Short task => Continue the passage below on mattress springs wrapped in foam-filled bags, starting right after its final sentence.

Text =>
----

However, helical springs of approximately 5.5 cm of diameter and 16
cm of height are preferred usually. The springs preferably have at
least three helical turns and preferably fewer than ten helical
turns.
[0030] Additionally, the helical springs are made preferably with
helical wire with a gauge in the range of 12, 121/2, 13, 131/2, 14,
141/2, 15, 151/2, 16, 161/2 and 17, with thickness in a range of
0.1 mm to 0.2 mm (0.004 and 0.75 inches) 0.5-3.0 mm, preferably
with thickness in the range of 1.25-2.50 mm.
[0031] FIGS. 3A-3C show a coated spring containing a flexible foam,
according to one embodiment of the invention. A helical spring 2 is
wrapped in a bag 4 that is partially filled with a flexible
polyurethane foam 6.
[0032] Wrapping material for bags 4 might be woven or non-woven,
hermetic to liquids and hermetic to air as well. This may be
achieved using any material that is substantially hermetic to
liquids or air. The materials for the bags 4 are preferably
hermetic to polyurethane and resistant to the temperature at which
a polymeric reaction mixture is injected into the bag 4 until the
polyurethane expands and solidifies into flexible polyurethane
foam.
[0033] The coating or bag material, in conjunction with
perforations, if any, preferably provides air permeability that is
sufficient to obtain the desired properties of the mattress.
Average air permeability of the coating material may be measured,
for instance, by a standard method such as SS-EN ISO 9237:1995 with
a differential pressure of 100 Pa through the bag material. Air
permeability in this case is preferably in the range of 0.15-1.6
1/m.sup.2/s, and more preferably in the range of 0.3-1.4
1/m.sup.2/s.
[0034] Partially air hermetic bags or receptacles result in air
resistance by being pushed when mattress springs carry a load.
Under a uniform load for a transition period, the spring is under
compression which increases gradually as the spring transitions to
its depressed or compressed state.
[0035] The compression of mattress springs as described above is
caused by a constant load force, which is schematically illustrated
in FIGS. 6A and 6B. When a load force is exerted, the spring
compresses initially fast (phase A), during which air expands the
side walls of the bag and the spring substantially absorbs the load
force. Compression appears during this phase and may be controlled,
for instance, by adapting the size of the bags. After this initial
compression, the air inside the bags expands the bags, avoiding a
greater compression of the spring, and relatively slow compression
appears while air is pressed outwards through the slightly air
permeable wrapping material. During this phase B, a slow reduction
of the spring's height occurs, while the air cushion formed inside
the bag absorbs at least some of the load force.
[0036] Eventually, so much air has been pressed outwards that the
spring substantially absorbs the total load force. In this case,
air does not flow outside the bag, nor does the spring have the
same compression. This state of balance is designated as phase
C.

----

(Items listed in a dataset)
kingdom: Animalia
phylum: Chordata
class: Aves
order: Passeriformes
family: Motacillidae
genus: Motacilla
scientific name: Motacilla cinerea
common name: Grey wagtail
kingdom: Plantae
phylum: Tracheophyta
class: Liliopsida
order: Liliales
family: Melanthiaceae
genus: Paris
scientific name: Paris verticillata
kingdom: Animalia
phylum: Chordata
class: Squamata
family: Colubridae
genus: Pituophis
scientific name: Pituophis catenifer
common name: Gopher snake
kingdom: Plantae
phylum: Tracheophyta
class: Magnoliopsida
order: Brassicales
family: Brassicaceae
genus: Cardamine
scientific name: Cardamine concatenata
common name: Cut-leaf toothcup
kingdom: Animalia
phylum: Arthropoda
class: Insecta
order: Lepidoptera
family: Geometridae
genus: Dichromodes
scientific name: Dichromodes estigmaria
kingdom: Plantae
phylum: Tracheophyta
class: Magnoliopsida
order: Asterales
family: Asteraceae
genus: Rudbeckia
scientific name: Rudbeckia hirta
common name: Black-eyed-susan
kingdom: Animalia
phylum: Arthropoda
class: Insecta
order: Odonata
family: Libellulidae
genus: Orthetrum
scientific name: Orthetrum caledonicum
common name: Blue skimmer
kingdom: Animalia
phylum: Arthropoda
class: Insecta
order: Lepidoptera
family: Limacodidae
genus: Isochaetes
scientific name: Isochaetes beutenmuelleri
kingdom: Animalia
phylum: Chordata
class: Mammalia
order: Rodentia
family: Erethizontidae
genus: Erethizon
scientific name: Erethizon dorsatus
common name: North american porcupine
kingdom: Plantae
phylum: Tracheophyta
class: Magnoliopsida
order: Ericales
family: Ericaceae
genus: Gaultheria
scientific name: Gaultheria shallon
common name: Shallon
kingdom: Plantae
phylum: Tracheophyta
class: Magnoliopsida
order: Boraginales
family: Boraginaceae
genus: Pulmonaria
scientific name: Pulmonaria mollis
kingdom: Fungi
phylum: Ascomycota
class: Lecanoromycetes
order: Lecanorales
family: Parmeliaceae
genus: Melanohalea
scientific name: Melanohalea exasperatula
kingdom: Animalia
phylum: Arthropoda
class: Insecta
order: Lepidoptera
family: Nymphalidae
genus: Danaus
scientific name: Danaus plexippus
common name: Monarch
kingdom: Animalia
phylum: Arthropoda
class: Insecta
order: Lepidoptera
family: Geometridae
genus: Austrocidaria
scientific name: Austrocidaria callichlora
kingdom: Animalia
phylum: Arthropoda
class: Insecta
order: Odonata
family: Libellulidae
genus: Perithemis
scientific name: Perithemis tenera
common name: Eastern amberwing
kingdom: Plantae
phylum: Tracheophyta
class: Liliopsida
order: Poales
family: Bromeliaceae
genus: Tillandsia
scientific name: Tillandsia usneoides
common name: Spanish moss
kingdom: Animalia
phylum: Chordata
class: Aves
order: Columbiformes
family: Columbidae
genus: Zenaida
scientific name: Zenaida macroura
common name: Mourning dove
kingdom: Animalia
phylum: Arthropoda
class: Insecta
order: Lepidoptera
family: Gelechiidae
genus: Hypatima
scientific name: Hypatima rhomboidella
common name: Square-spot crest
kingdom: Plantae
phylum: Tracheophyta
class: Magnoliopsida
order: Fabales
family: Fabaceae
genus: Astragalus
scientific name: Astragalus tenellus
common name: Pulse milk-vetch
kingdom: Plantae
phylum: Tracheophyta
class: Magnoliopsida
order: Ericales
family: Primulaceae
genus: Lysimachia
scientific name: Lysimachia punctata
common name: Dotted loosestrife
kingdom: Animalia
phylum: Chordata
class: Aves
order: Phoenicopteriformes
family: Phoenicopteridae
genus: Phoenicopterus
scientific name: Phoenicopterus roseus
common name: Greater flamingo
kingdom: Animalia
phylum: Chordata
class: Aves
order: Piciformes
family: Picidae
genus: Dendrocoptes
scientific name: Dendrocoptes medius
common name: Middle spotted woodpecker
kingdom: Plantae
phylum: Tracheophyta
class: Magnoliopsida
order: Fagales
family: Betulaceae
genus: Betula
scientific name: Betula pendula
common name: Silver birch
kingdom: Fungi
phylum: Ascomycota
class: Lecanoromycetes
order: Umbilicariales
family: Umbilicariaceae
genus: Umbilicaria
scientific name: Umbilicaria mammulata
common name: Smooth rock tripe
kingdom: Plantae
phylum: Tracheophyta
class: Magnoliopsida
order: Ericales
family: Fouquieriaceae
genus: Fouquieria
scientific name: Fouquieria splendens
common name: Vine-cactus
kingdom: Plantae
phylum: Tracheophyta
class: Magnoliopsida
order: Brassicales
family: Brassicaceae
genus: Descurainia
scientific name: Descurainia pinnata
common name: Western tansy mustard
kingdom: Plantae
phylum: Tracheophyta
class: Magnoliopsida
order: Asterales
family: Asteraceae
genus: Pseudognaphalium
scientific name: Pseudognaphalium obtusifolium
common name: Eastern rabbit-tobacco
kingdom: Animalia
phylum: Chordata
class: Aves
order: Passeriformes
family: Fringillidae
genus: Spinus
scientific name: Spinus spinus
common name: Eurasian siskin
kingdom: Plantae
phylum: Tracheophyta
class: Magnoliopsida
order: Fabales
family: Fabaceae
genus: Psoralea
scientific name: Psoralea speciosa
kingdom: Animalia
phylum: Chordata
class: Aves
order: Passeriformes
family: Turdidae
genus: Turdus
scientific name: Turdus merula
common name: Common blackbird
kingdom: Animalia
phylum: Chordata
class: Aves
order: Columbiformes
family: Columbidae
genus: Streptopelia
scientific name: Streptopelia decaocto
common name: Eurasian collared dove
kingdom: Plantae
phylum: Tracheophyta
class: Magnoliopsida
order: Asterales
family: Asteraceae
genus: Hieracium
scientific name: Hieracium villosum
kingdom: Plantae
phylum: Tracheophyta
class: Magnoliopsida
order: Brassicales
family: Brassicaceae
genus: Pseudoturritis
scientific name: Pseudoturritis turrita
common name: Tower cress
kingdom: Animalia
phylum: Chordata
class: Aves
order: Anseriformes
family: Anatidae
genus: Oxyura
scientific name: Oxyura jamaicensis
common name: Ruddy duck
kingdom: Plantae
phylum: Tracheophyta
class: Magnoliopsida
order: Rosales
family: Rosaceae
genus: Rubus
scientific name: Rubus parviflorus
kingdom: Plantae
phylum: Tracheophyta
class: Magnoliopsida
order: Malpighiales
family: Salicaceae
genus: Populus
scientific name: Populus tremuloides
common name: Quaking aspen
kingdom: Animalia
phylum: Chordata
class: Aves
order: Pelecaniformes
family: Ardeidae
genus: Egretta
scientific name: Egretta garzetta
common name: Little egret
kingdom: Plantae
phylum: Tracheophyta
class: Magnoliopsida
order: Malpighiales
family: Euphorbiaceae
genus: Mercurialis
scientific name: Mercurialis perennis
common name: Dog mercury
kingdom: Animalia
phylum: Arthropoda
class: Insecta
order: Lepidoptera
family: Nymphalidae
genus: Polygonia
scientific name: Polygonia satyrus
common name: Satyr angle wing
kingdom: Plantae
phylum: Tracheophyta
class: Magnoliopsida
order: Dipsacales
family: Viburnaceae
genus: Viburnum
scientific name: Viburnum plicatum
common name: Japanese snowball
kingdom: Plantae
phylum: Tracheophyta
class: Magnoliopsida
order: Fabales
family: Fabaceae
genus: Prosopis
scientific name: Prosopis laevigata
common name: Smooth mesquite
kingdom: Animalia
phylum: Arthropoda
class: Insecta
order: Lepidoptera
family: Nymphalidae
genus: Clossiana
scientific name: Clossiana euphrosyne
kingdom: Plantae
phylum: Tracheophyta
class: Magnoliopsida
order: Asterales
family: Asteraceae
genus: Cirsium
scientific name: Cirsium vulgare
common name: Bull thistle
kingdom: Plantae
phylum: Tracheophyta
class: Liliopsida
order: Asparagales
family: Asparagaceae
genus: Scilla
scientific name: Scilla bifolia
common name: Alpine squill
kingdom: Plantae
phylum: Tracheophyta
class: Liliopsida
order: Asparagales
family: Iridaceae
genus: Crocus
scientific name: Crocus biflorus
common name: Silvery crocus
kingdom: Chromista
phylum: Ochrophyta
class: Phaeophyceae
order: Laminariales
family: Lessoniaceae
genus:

----

Final answer =>
[0037] Under a load, the transition time of the spring until it
reaches the state of balance (phase C) depends on several factors,
such as air permeability of the wrapping material or bag, the size
and force of compression, size of the spring, etcetera. However,
these factors are selected adequately in such a manner that under
normal conditions, with the spring unit under a load force in the
range of 20 N, transition time shall be between 0.5-20 seconds,
preferably in the range of 1-15 seconds and more preferably in the
range of 1-12 seconds. This transition time consists almost
exclusively of phase B as discussed above, as phase A occurs so
fast that it is substantially inconsiderable in this context.
[0038] It has been discovered, however, that the deflection or
compression of the helical spring that is normally used for the
manufacturing of mattresses may be modified to be more resistant if
a certain amount of chemical products or polymeric mixture is added
to the bag containing the helical spring. For instance, in order to
foam flexible polyurethane foam or any other foam product through
an upper hole 3 of the bag 4, which shall fill the bag 4 containing
the spring to a certain level depending on the amount of foam
chemical product that is applied, for example, with one third of
the total height of the bag 4, the coated spring will have more
resistance to depression or compression force exerted on it, after
the flexible polyurethane foam has been foamed, expanded and
hardened inside the bag 4.
[0039] The preferable polymeric reaction mixture to be used and
applied in the bag containing the helical spring contains toluene
diisocyanate (TDI) and polyalcohols which are the basic ingredients
for the production of flexible polyurethane foam, that produce the
following reaction:
##STR00001##
in which a blowing agent is used, such as methyl chloride and water
and other additives.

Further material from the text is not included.